Bee-based environmental biomonitoring of pesticides, pollutants, and pathogens
Cunningham MM, Tran L, McKee CG, Ortega-Polo R, Newman T, Lansing L, Griffiths JS, Bilodeau GJ, Rott M, Guarna MM. Bee-based environmental biomonitoring of pesticides, pollutants, and pathogens. North America Bee Research Conference. Virtual, Jan 13-14, 2022
Monitoring the environment for pollution, pesticides, and pathogens is crucial for protecting human, agriculture, and overall ecosystem health. The European honey bee, Apis mellifera, is a globally managed pollinator that can serve as a continuous biomonitoring species. During foraging, honey bees are exposed to pesticides and pathogens and carry them to their hives where they can be detected and quantified.
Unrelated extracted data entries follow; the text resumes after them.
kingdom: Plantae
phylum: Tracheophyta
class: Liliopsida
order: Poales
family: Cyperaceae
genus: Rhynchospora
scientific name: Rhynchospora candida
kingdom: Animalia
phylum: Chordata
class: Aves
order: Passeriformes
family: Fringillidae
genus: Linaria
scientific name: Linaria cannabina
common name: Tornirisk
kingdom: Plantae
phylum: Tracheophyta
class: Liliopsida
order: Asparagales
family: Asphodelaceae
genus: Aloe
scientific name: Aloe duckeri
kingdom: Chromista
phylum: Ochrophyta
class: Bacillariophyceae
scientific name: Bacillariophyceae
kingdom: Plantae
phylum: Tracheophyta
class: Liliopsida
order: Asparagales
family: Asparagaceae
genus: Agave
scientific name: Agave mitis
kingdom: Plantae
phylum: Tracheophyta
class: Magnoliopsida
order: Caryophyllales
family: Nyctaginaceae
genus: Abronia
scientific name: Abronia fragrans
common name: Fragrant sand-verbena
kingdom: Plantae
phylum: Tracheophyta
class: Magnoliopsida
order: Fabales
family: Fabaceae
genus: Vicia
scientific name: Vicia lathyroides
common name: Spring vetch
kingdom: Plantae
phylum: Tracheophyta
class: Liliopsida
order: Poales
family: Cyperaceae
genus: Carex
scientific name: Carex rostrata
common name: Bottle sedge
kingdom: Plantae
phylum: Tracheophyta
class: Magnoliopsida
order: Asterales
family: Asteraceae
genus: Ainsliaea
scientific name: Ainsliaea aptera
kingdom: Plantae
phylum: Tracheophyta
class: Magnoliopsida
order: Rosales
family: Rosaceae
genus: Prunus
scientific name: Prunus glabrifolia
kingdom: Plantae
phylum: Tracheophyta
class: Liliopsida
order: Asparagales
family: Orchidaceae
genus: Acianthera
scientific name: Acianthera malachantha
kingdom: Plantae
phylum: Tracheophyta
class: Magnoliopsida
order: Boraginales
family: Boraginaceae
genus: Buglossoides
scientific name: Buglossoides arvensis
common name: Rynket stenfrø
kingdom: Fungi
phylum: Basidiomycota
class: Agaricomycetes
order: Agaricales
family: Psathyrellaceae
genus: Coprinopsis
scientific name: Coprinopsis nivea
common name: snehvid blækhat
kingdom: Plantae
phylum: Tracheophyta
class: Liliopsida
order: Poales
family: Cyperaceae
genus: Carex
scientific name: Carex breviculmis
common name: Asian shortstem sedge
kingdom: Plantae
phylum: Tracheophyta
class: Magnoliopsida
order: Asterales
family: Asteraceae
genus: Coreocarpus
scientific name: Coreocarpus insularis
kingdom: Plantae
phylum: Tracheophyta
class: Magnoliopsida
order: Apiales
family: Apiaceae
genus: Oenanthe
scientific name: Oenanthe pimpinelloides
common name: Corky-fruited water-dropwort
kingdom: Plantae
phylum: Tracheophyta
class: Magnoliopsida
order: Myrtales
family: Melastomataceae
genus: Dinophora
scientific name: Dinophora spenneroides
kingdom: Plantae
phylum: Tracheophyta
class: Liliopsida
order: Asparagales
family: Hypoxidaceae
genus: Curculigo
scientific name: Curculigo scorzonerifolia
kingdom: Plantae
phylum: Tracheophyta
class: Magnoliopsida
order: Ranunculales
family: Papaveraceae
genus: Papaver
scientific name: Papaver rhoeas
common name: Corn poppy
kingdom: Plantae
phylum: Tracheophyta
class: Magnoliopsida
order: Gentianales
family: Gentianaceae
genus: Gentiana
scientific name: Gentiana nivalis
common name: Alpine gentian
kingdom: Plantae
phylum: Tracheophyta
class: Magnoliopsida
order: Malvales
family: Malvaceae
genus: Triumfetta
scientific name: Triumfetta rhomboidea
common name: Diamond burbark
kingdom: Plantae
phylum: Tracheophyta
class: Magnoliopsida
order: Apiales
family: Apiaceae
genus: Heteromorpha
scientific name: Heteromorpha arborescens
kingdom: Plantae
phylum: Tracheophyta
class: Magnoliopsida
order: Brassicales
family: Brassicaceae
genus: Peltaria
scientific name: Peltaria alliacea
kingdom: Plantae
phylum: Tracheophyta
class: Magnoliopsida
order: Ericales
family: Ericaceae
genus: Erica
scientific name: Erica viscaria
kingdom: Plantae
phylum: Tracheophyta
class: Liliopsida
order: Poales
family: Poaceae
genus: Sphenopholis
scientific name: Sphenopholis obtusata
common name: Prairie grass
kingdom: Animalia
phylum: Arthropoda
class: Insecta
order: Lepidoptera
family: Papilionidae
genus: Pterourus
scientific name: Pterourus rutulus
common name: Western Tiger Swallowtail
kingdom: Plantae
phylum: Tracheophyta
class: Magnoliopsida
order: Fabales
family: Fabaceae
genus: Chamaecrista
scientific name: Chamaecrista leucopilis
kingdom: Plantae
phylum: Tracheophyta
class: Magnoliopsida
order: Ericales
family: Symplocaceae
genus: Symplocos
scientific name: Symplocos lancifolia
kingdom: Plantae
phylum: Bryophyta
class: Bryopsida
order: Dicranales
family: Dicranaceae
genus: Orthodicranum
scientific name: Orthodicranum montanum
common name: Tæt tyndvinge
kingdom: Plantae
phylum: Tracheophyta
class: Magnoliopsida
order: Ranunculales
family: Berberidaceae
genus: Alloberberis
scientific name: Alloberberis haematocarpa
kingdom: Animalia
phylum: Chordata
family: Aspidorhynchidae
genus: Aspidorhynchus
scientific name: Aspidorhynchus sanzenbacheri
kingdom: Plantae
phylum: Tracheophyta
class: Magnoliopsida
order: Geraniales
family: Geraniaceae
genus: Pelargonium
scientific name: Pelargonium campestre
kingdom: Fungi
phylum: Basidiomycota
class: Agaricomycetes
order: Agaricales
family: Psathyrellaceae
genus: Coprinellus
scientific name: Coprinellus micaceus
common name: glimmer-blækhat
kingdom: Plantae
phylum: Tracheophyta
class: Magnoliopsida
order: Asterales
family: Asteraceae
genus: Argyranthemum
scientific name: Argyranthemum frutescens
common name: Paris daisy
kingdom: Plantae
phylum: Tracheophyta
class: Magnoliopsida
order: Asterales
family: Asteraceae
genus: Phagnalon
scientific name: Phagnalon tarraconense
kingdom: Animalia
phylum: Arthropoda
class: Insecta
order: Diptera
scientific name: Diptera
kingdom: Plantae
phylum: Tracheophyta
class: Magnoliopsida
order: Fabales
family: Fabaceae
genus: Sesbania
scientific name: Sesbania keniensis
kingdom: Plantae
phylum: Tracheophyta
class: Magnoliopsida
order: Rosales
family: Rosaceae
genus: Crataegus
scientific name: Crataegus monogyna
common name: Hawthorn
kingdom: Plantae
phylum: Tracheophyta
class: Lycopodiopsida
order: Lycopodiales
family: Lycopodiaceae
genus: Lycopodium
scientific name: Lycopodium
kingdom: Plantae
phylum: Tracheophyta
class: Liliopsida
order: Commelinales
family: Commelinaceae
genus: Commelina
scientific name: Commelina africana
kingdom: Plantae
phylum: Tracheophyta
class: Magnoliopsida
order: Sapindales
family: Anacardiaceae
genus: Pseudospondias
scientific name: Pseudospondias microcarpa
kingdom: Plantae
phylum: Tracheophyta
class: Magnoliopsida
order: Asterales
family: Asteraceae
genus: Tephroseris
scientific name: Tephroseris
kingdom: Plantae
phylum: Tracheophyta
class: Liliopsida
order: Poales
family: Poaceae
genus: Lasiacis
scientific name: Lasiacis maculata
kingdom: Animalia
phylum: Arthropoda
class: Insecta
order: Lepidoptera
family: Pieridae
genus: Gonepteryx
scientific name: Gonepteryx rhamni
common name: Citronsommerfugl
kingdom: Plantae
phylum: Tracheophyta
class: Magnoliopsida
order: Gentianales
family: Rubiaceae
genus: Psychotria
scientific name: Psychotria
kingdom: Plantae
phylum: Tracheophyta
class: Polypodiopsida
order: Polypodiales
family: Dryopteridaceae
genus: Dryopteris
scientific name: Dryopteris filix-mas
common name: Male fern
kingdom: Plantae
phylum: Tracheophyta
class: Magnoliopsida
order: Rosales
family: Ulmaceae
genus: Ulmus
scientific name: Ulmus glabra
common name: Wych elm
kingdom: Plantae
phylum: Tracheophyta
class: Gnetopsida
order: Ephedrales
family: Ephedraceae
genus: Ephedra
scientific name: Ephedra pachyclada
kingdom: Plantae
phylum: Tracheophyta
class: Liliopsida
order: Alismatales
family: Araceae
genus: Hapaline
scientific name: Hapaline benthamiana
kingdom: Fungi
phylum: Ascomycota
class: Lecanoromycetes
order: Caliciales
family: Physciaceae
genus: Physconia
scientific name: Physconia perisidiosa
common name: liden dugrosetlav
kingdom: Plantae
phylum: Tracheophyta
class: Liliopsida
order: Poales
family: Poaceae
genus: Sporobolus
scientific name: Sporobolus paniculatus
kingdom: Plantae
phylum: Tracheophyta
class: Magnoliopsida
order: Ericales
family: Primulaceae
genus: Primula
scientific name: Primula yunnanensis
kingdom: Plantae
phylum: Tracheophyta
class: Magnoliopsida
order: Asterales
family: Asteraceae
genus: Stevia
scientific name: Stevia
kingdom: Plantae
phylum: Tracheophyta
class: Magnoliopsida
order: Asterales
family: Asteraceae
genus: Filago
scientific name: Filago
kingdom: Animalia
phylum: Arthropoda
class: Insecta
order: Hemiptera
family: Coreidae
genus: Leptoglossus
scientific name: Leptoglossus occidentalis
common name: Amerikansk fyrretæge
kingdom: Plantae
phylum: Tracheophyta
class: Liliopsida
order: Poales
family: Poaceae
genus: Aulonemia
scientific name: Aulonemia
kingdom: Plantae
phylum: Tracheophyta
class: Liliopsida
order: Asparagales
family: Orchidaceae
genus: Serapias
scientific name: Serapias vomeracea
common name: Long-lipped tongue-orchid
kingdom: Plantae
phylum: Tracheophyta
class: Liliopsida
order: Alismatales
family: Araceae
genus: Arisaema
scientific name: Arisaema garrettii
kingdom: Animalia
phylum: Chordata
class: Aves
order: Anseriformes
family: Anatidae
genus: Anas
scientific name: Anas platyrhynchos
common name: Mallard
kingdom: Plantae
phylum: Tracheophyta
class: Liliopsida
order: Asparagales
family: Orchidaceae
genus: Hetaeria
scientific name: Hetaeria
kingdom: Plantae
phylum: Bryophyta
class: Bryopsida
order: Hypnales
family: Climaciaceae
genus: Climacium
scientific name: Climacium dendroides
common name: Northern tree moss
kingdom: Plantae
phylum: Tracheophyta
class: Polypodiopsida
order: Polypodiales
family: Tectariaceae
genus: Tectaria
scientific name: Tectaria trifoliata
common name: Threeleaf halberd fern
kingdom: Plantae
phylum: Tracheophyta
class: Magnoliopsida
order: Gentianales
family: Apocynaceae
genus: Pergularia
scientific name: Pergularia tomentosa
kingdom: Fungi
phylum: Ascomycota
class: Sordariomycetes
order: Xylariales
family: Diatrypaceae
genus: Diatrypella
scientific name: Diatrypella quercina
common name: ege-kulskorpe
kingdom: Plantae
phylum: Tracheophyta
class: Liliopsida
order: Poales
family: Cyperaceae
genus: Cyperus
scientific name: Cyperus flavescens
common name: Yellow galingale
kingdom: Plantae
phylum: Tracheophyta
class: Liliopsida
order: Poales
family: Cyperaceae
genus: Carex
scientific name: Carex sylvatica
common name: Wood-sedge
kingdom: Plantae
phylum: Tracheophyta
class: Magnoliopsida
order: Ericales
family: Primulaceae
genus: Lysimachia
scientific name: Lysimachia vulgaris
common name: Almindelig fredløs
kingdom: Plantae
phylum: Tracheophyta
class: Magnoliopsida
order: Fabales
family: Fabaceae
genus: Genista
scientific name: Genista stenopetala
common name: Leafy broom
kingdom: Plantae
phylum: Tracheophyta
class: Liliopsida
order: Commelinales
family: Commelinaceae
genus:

Although individual bees are vulnerable to many contaminants, the honey bee colony is more resilient and accumulates stressors without collapsing. This allows for long term monitoring and the potential to create spatio-temporal gradients of environmental contamination. We will discuss demonstrated and proposed uses of honey bees and their hive materials (honey, bee wax, and stored pollen) for environmental biomonitoring of pesticides and plant pathogens. We will also present the use of gene expression, microbiome profiling, and other high-throughput methodologies to increase detection sensitivity. Bee-based monitoring could also be expanded to study emerging threats such as antimicrobial resistance. This presentation highlights the versatility and potential utility of honey bees as biomonitors of ecosystem health.